_TEXT UNDER STUDY_
I wanted to post it earlier, but wasn't sure if it was interesting at all, the image to be compressed is quite small (32x32) and I thought there isn't much room for clever things. But as it turns out, I'm at 670 chars now with my huffman in C attempt and just passed a more generic answer (zlib in Python).
The image is somehow random, but there are only 10 different colors and they are grouped to small regions with single black pixels sprayed over the image.
Arithmetic coding should give much better results here, but I'm not sure about the code overhead involved. (Adaptive) LZW would be another strong candidate to test.
Instead of transforming from 37-100 to 0-63 you can transform to 64-127. Then you can remove the variable holding the bit index. You would just shift the number to right by one bit at a time until the value is equal to 1 and then you would read next symbol.
I don't know if that would decrease the size though.
And convert:
l=l*2+(j&k)/k
to:
l+=l+(j&k)/k
I would also try performing MTF before Huffman.
Last edited by Piotr Tarsa; 22nd March 2012 at 20:25.
As to the actual problem, it kinda looks like this - http://en.wikipedia.org/wiki/Four_color_theorem
Maybe the original intention was something like encoding some boundary mask, then flood-filling the shapes.
But the small size of the picture makes it much less interesting - likely a bit RLE with elias codes or something similar
would win here too.
Thanks, although I already did exactly that change just minutes ago
Originally Posted by Shelwien
How about this:
[...]
Hm... there are some more control characters I'd convert (e.g. bell and TAB), but it should still be much better, yes, saving ~80-90 characters.
EDIT: Just tried it using 7bit (37-164) and although it compiles and runs, copy/paste runs into problems and depends too much on the browser/editor used.
Last edited by schnaader; 22nd March 2012 at 21:47.
Instead of transforming from 37-100 to 0-63 you can transform to 64-127. Then you can remove the variable holding the bit index. You would just shift the number to right by one bit at a time until the value is equal to 1 and then you would read next symbol.
Thanks, saved 6 chars
Originally Posted by JamesB
A more standard version of k?:expr is k||expr. Similarly k?expr: (is that a gcc extension too?) is k&&expr.
The image is somehow random, but there are only 10 different colors and they are grouped to small regions with single black pixels sprayed over the image.
You could perhaps reduce the colors to 9 (since brown appears only after purple).
Locate the spot of the last purple pixel (31,1, once decoding has crossed it replace the purple color by brown).
remove the brown color from:
p[]={0,5390379,6379596,7783255,3435360,16354410,51318 94,5295994,4671418,9975021};
Recompute Huffman codes for 9 colors + special repeat, using a picture similar to the one attached (brown replaced by purple -> 9 colors)

_BRIEF 1_
In the forum thread about compressing the small image, why does one reply say the colors can be cut to nine, and how would the decoder get brown back?
_BRIEF 2_
Please answer these questions about the image-compression thread:
(a) What size is the image being compressed?
(b) How many different colors does the image contain?
(c) How many characters did the shift-based change save?
_BRIEF 3_
Carry on the forum thread about compressing the small image with one more reply that follows from its last post.

_THE DATA_
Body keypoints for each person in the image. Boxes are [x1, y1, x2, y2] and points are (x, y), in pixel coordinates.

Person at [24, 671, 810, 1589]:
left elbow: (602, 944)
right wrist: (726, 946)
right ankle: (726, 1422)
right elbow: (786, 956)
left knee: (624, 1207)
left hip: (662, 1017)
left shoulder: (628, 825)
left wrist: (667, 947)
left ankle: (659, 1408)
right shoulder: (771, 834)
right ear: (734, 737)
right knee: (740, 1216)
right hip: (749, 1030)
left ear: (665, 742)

--

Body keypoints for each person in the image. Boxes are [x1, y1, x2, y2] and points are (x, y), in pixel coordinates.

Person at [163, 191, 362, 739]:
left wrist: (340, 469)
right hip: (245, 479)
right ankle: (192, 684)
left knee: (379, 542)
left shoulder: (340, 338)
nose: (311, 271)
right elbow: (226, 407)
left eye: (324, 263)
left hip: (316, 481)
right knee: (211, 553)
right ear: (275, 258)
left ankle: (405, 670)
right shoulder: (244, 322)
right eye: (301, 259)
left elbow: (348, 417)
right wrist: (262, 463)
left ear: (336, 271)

_EXERCISE RESULT 1_
Brown appears only after purple in the image, so brown can be removed from the palette. Once decoding has passed the last purple pixel at (31,1), the decoder replaces purple with brown. The Huffman codes are then recomputed for the nine colors plus the special repeat.

_EXERCISE RESULT 2_
(a) 32x32
(b) 10
(c) 6

_EXERCISE RESULT 3_
for(m=0;m<10;m++){ // only 10 huffman codes
if(l==h[m]){
if (y>1 p[purple index]=brown color;
My version, with a rangecoder - http://nishi.dreamhosters.com/u/rgb_00.rar, 860 chars
base-96 version compresses the image to 310 bytes,
base-256 version produces 256 bytes.
bmf's result is 230 (w/o header), so 256 should be fairly ok.
I actually tried tuning a linear counter for it and the improvement was too small (like maybe 5 bytes).
Python script winning it with built-in zlib and base64 is no fun though.
And another one with 648 chars - http://nishi.dreamhosters.com/u/rgb_02.rar
Maybe I should try switching to C, these automatic types are surely convenient.
@schnaader: Look at my color table, there's stuff you can borrow too.
Well done, Shelwien! These are entries I had in mind when posting here, using more advanced algorithms.
Originally Posted by Shelwien
Python script winning it with built-in zlib and base64 is no fun though.
Yes - the author didn't even follow my advice to use a special color (yet). Since the overhead is so small, he'll be at 400-500 characters total after it, which should be impossible to catch with even the best algorithms.
Originally Posted by Shelwien
@schnaader: Look at my color table, there's stuff you can borrow too.
Just saw that. Very useful - this is a good alternative to hexadecimal representations that are pretty useless in C-like languages (except for big numbers) because the prefix is 2 bytes long.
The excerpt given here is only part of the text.